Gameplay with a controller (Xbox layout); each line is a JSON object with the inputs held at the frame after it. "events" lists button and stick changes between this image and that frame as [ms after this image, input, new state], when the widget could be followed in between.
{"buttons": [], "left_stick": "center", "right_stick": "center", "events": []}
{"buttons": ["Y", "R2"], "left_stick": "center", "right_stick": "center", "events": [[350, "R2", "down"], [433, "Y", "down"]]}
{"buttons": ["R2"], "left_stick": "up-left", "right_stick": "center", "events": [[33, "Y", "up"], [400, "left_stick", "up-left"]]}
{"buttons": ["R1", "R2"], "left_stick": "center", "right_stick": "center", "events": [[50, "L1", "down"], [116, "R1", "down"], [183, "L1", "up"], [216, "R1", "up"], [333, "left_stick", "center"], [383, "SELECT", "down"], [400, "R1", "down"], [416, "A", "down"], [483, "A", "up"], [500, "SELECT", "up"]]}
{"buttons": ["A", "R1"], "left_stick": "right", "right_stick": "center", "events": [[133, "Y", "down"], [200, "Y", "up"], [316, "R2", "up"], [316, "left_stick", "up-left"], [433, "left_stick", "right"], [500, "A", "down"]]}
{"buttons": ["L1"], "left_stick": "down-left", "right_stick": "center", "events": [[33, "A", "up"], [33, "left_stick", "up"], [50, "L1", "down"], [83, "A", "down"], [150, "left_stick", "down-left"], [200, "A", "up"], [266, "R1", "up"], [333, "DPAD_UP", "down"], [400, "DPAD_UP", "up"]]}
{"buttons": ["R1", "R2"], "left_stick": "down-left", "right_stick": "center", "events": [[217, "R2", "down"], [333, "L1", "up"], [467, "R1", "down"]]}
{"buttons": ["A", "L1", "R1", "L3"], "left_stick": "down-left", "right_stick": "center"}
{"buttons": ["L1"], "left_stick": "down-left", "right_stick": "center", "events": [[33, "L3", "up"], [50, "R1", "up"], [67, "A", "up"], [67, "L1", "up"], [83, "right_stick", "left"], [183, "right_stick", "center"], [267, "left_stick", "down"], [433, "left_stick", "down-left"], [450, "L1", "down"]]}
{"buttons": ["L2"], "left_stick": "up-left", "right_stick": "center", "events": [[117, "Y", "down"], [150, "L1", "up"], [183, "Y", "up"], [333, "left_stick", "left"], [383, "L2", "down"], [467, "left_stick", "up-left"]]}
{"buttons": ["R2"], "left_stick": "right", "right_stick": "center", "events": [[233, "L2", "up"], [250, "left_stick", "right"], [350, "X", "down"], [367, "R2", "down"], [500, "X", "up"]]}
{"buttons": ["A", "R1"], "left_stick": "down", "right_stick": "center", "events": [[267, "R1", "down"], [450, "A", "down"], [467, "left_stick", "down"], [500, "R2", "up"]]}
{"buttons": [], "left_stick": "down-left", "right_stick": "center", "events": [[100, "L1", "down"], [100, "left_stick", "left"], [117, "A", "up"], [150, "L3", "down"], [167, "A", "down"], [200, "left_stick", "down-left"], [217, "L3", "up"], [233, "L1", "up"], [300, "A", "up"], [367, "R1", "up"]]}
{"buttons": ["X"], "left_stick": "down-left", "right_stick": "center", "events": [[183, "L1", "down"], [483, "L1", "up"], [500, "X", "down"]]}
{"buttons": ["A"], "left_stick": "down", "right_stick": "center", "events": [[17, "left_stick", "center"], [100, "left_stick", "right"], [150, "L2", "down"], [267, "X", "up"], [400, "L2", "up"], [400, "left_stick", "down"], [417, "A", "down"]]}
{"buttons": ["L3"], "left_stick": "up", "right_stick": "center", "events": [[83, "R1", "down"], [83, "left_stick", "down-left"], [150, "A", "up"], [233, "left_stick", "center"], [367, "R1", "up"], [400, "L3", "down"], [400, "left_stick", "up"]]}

YOUR TASK - Transcribe the records in full, word for word.

ANSWER BELOW -
Gameplay with a controller (Xbox layout); each line is a JSON object with the inputs held at the frame after it. "events" lists button and stick changes between this image and that frame as [ms after this image, input, new state], when the widget could be followed in between.
{"buttons": [], "left_stick": "center", "right_stick": "center", "events": []}
{"buttons": ["Y", "R2"], "left_stick": "center", "right_stick": "center", "events": [[350, "R2", "down"], [433, "Y", "down"]]}
{"buttons": ["R2"], "left_stick": "up-left", "right_stick": "center", "events": [[33, "Y", "up"], [400, "left_stick", "up-left"]]}
{"buttons": ["R1", "R2"], "left_stick": "center", "right_stick": "center", "events": [[50, "L1", "down"], [116, "R1", "down"], [183, "L1", "up"], [216, "R1", "up"], [333, "left_stick", "center"], [383, "SELECT", "down"], [400, "R1", "down"], [416, "A", "down"], [483, "A", "up"], [500, "SELECT", "up"]]}
{"buttons": ["A", "R1"], "left_stick": "right", "right_stick": "center", "events": [[133, "Y", "down"], [200, "Y", "up"], [316, "R2", "up"], [316, "left_stick", "up-left"], [433, "left_stick", "right"], [500, "A", "down"]]}
{"buttons": ["L1"], "left_stick": "down-left", "right_stick": "center", "events": [[33, "A", "up"], [33, "left_stick", "up"], [50, "L1", "down"], [83, "A", "down"], [150, "left_stick", "down-left"], [200, "A", "up"], [266, "R1", "up"], [333, "DPAD_UP", "down"], [400, "DPAD_UP", "up"]]}
{"buttons": ["R1", "R2"], "left_stick": "down-left", "right_stick": "center", "events": [[217, "R2", "down"], [333, "L1", "up"], [467, "R1", "down"]]}
{"buttons": ["A", "L1", "R1", "L3"], "left_stick": "down-left", "right_stick": "center"}
{"buttons": ["L1"], "left_stick": "down-left", "right_stick": "center", "events": [[33, "L3", "up"], [50, "R1", "up"], [67, "A", "up"], [67, "L1", "up"], [83, "right_stick", "left"], [183, "right_stick", "center"], [267, "left_stick", "down"], [433, "left_stick", "down-left"], [450, "L1", "down"]]}
{"buttons": ["L2"], "left_stick": "up-left", "right_stick": "center", "events": [[117, "Y", "down"], [150, "L1", "up"], [183, "Y", "up"], [333, "left_stick", "left"], [383, "L2", "down"], [467, "left_stick", "up-left"]]}
{"buttons": ["R2"], "left_stick": "right", "right_stick": "center", "events": [[233, "L2", "up"], [250, "left_stick", "right"], [350, "X", "down"], [367, "R2", "down"], [500, "X", "up"]]}
{"buttons": ["A", "R1"], "left_stick": "down", "right_stick": "center", "events": [[267, "R1", "down"], [450, "A", "down"], [467, "left_stick", "down"], [500, "R2", "up"]]}
{"buttons": [], "left_stick": "down-left", "right_stick": "center", "events": [[100, "L1", "down"], [100, "left_stick", "left"], [117, "A", "up"], [150, "L3", "down"], [167, "A", "down"], [200, "left_stick", "down-left"], [217, "L3", "up"], [233, "L1", "up"], [300, "A", "up"], [367, "R1", "up"]]}
{"buttons": ["X"], "left_stick": "down-left", "right_stick": "center", "events": [[183, "L1", "down"], [483, "L1", "up"], [500, "X", "down"]]}
{"buttons": ["A"], "left_stick": "down", "right_stick": "center", "events": [[17, "left_stick", "center"], [100, "left_stick", "right"], [150, "L2", "down"], [267, "X", "up"], [400, "L2", "up"], [400, "left_stick", "down"], [417, "A", "down"]]}
{"buttons": ["L3"], "left_stick": "up", "right_stick": "center", "events": [[83, "R1", "down"], [83, "left_stick", "down-left"], [150, "A", "up"], [233, "left_stick", "center"], [367, "R1", "up"], [400, "L3", "down"], [400, "left_stick", "up"]]}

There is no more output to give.